Tale concetto era alla base anche dell’impianto della Direttiva n. 71 del 14 aprile 1967, in cui si sottolineava che l’obiettivo essenziale del Trattato istitutivo della Comunità Economica Europea era proprio quello di instaurare, nel quadro di una unione economica, un mercato comune, basato su una sana concorrenza e che presenti caratteristiche analoghe a quelle di un mercato interno. Venne individuato un unico mezzo per la realizzazione di tale obiettivo: si presupponeva l’applicazione negli Stati membri di legislazioni uniformi. La relazione introduttiva che accompagnava la proposta di Direttiva dichiarava espressamente che: «Le disposizioni

contenute in questa seconda direttiva vincolano gli Stati membri in conformità a quanto prescritto dall’art.189, terzo comma, per quanto concerne il risultato da raggiungere. Di conseguenza i testi formulati non devono necessariamente essere trascritti alla lettera nelle varie legislazioni nazionali. Tuttavia sebbene estremamente utile chiedere agli Stati membri di seguire, nelle loro legislazioni, i testi proposti il più letteralmente possibile considerando che, in questa guisa, saranno evitate, in larga misura, ulteriori difficoltà di interpretazione e si troveranno già adottate alcune basi di diritto di tipo comunitario per quanto concerne il campo delle imposte armonizzate».

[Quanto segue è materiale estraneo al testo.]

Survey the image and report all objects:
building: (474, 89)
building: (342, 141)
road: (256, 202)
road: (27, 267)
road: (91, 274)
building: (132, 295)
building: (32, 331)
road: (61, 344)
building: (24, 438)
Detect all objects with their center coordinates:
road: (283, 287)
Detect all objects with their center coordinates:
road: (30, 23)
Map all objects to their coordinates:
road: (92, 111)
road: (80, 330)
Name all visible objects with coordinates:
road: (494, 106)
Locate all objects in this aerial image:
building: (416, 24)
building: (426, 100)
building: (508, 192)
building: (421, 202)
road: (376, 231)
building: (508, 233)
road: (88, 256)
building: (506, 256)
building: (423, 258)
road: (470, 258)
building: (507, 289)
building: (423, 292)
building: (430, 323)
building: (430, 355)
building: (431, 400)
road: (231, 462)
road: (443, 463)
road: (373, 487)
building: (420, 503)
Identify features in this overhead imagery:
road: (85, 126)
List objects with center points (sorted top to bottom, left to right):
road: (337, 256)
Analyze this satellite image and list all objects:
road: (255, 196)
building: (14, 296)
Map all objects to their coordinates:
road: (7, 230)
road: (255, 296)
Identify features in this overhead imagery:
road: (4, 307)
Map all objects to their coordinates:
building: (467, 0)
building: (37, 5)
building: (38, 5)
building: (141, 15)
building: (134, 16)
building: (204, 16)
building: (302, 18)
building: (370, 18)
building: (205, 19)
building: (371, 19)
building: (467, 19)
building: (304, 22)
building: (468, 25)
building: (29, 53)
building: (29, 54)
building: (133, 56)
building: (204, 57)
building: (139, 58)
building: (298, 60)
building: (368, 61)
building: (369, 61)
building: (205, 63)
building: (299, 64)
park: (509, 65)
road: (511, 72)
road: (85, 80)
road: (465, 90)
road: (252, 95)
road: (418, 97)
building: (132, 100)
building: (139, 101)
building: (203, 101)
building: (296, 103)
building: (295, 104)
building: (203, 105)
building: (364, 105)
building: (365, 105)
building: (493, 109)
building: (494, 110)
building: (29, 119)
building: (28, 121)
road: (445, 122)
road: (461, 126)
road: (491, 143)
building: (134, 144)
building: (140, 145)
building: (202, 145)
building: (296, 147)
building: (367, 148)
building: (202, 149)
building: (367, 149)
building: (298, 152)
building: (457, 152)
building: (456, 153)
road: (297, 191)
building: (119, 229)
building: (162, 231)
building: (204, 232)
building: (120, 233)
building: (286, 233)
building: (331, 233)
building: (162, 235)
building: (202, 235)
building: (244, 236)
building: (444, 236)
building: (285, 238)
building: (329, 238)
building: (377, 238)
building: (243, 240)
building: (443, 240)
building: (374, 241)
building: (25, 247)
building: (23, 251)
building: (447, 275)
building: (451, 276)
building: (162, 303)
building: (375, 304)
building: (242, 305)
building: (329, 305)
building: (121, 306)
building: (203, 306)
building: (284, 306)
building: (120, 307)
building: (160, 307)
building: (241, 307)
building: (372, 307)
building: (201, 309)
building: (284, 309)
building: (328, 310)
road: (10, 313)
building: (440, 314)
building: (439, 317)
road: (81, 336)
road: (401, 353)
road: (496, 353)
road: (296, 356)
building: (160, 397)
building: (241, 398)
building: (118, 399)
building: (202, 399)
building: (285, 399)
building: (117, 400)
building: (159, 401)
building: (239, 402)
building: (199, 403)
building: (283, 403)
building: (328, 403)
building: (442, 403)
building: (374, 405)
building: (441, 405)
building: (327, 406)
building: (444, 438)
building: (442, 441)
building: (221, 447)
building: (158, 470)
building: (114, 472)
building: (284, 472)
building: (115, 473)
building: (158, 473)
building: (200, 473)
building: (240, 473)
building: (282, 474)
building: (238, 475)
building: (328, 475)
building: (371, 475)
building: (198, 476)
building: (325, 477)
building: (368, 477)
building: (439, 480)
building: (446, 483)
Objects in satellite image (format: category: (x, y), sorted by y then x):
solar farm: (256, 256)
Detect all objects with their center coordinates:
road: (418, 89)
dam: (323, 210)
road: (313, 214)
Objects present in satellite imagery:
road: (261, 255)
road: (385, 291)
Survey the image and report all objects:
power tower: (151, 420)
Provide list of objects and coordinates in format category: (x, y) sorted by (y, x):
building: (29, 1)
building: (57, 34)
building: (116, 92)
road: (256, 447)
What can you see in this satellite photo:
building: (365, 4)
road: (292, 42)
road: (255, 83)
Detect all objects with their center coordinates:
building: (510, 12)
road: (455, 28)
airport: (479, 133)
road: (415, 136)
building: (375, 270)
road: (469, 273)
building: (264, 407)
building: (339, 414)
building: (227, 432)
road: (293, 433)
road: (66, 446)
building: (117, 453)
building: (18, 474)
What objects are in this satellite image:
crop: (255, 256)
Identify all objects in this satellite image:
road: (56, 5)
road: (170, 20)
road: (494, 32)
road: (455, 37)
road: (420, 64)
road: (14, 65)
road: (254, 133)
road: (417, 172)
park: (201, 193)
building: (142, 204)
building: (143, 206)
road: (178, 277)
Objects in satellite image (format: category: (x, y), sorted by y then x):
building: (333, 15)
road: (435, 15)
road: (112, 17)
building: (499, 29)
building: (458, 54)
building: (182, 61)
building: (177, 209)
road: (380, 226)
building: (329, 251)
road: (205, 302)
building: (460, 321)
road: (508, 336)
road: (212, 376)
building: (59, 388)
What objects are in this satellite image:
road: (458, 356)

Secondo l’autorevole dottrina la proposta della Commissione doveva essere formulata sulla base di concetti estremamente tecnici e completi, in modo da poter garantire l’applicazione uniformemente della norma da parte di tutti gli Stati; tale era il motivo, in effetti che portò all’adozione della Seconda Direttiva. All’epoca della formulazione della proposta era già chiaro a molti che l’elemento fondamentale per la buona riuscita dell’introduzione di una imposta sui consumi era il poter contare su una completa armonizzazione in tema di imposte indirette.

«Dato che l’armonizzazione non può riguardare le aliquote e, sia pure in parte, i beni ed i servizi

tassabili, almeno sino a che la Comunità Europea non si trasformi da Comunità economica in Comunità politica (il che, probabilmente, è ormai nella logica delle cose e della storia prima ancora che nella volontà dei singoli), essa deve necessariamente investire nella maggior possibile misura la

struttura e la regolazione del nuovo tributo diretto a disciplinare nei sei Paesi l’imposizione sulla cifra d’affari».88

La seconda Direttiva del Consiglio della CEE non tardò ad arrivare e l’11 aprile 1967 n. 67/228 disciplinò la struttura e le modalità di applicazione del sistema comune di imposta sul valore aggiunto.

Con tale Direttiva, i sei Stati si impegnarono all’adozione di un sistema comune di imposta, per quanto riguarda la uniformità del tipo di imposta, della sua struttura, del suo meccanismo e della sua applicazione. Restavano, peraltro, fuori da tale impegno due elementi importantissimi, e cioè l’aliquota e le esenzioni.